Tonight in Detroit, where hundreds of activists are gathered for the annual AFL-CIO Martin Luther King Jr. Day Observance, participants will honor several individuals for their outstanding contributions to working people. Labor Secretary Hilda Solis will receive the top honor for her extraordinary dedication and commitment to improving the lives of workers throughout her lifetime. The At the River I Stand award is given to a national leader who has demonstrated an unyielding commitment to civil rights and workers’ rights.
Since her 2009 appointment as labor secretary, Solis has worked to end wage theft, improve job safety by holding employers accountable and spotlight abuses like sexual harassment, workplace violence and gender discrimination. She also has significantly broadened the department’s outreach by holding a series of webinars, parterning with Facebook to help people find jobs and launching an app to help workers track their hours and how much they should be paid.

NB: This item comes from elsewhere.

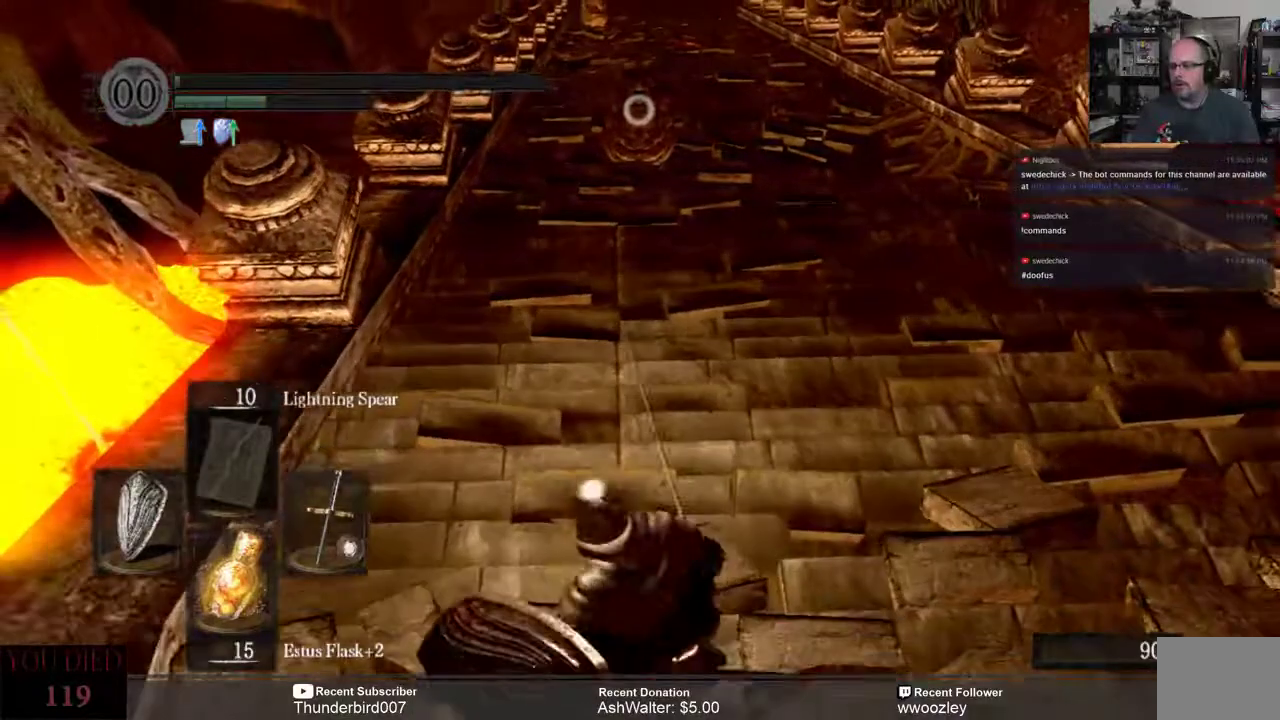
{"dt_ms": 500, "buttons": [], "left_stick": "down", "right_stick": "center", "events": [[117, "B", "up"], [167, "B", "down"], [233, "B", "up"], [333, "B", "down"], [400, "B", "up"]]}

The At the River I Stand Award is named in honor of the 1968 Memphis sanitation workers who stood at their “river” and made the decision to take a stand against degrading and unsafe working conditions and racial discrimination and for the freedom to form a union. Their struggle demonstrated the deep bonds between the civil rights and labor movements and those who receive the At the River I Stand Award exemplify the spirit of the Memphis sanitation workers in their lives and work.
Also tonight, four outstanding individuals will receive the Eyes on the Prize Awards. Tina Abbott, Michigan State AFL-CIO secretary-treasurer emeritus, will be honored for her role in the labor movement, and Regina Favors, Postal Workers Detroit District legislative director, for her role in community service.
The Eyes on the Prize government category award will go to the Hon. Brenda Jones, a member of the Detroit City Council, and the faith award to the Rev. David Alexander Bullock, pastor of Detroit’s Greater St. Matthews Baptist Church.